Marshmallows and Chocolate

It’s National Heavenly Hash Day. In my neck of the world that means chocolate ice cream with chocolate bits and marshmallow swirl in it. According to the National Day of Calendar there are many other recipes from different ice cream makers, including one that is fruity. I’ll stick with the chocolate, thank you.

My husband works in big construction. Not outside on the projects as they are being built, but in the office, figuring out how much it is going to cost to build something, or renovate. He’s called an estimator. Today in western New York it is 20 degrees. I know, it isn’t zero, but it’s cold compared to being inside, and he has to go inspect an old building to decide if it is worth renovating. Bottom line, he’s going to be outside most of the morning. He left the house in heavy boots, warm clothes and his winter coat instead of dress shirt and tie.

What does this have to do with Heavenly Hash? Well, we aren’t 40 anymore, and when my husband gets cold, he doesn’t warm up as fast as he used to. I carried wood in yesterday and told him I would have a roaring fire in the fireplace and the family room up to 80 degrees when he got home. (When we bought our house, the neighbor informed us, our family room was the easiest room on the street to heat with its fireplace. That was learned during an ice storm in 1991 when there was no power for a few days and the neighbors congregated in our big room to play cards, share food, stay warm, and wait for the power to come back on.)

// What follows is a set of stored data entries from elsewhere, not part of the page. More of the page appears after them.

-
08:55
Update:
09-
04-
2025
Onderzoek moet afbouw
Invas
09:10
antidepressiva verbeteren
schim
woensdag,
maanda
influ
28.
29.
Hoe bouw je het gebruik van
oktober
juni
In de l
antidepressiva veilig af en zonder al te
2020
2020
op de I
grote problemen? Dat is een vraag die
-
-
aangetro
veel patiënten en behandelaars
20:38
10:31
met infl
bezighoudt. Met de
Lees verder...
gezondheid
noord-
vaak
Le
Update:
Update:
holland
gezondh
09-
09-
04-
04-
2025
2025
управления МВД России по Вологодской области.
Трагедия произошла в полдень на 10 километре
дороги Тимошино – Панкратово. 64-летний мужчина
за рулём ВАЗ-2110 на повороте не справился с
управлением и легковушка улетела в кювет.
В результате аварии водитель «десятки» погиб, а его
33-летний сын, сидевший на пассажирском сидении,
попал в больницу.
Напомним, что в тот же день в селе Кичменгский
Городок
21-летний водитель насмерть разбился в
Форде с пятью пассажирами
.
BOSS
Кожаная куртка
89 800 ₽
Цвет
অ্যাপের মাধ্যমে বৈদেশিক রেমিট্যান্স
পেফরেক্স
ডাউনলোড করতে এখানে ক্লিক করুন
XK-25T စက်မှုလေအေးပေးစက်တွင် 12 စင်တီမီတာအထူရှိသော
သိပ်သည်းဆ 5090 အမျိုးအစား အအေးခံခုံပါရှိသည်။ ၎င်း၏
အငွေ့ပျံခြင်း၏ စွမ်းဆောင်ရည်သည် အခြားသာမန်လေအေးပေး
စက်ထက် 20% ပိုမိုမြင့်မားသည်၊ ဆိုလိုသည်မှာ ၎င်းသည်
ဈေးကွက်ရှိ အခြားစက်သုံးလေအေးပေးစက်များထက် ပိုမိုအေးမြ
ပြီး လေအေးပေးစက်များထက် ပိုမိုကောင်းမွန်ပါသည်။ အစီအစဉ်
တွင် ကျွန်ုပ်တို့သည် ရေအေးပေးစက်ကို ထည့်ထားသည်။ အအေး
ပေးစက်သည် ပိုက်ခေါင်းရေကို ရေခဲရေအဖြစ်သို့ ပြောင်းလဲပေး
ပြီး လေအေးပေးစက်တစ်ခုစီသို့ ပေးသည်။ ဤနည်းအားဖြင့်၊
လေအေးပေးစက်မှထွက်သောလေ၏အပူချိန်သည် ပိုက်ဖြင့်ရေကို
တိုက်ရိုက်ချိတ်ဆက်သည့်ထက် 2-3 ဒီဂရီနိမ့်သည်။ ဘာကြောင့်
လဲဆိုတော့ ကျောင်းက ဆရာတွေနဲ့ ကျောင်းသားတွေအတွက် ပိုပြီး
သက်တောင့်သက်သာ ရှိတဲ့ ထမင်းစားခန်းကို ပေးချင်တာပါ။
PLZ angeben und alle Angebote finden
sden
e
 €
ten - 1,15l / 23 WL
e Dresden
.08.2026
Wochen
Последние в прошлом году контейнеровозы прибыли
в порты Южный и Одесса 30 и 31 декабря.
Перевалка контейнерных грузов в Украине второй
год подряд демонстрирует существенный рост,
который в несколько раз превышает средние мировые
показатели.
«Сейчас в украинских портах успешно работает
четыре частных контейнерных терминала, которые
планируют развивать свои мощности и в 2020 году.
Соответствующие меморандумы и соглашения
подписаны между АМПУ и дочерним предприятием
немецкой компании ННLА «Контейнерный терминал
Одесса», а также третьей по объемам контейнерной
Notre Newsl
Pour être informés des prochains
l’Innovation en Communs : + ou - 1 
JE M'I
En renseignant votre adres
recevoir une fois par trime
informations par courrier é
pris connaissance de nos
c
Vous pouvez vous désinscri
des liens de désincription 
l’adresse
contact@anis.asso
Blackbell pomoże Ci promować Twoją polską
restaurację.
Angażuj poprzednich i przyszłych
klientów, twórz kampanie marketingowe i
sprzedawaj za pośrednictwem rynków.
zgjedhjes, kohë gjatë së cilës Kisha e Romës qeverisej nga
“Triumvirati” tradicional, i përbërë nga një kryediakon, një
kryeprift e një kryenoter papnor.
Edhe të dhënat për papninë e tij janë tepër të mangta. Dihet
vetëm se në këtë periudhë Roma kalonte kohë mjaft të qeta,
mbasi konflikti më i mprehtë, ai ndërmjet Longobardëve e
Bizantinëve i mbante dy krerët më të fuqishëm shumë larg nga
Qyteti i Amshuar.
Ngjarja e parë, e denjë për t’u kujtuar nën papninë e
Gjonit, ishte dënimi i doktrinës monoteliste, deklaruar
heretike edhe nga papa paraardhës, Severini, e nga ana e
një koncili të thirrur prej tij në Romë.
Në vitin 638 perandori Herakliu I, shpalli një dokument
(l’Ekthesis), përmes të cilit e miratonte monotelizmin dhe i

So, who wants ice cream on a 20 degree day. Well, if I’m true to my word, and the fire is raging, a bowl of Heavenly Hash might just be the right thing to have for dessert tonight. Maybe I’ll add some peanuts on his. He likes that.

National Banana Split Day

Two different people claim they invented the banana split, one in 1904 and the other in 1907.  Originally it was vanilla, chocolate and strawberry ice cream settled between a  banana that had been cut in half lengthwise, with chocolate, pineapple and strawberry syrups ladled over the ice creams, then topped with whip cream, nuts and a cherry, served in a “boat” shaped dish.

These days, in my area anyway, you can pick your own ice cream flavors and toppings, it’s only the banana that is consistent.  At Bruster’s, on Thursdays, if you bring your own banana, you get your treat for half price.

In 1955 Tom Wahl’s opened in Avon, NY.  It was, and still is, a hamburger joint, serving fresh-made burgers, root beer made in-house and ice cream.  They ran a promotion that if you could eat two complete banana splits, they were free.  My uncle would have been about thirty at the time.  He got so many free banana splits they asked him nicely not to take advantage of the special any more.  He was building his landscaping business at the time, so after a day working outside, I imagine two banana splits would have made him a fine dessert.   Think of all that sugar!

Late update from my sister……the promotion was   Eat Three—Get them Free!!  They changed the sign to read “except Herb M.”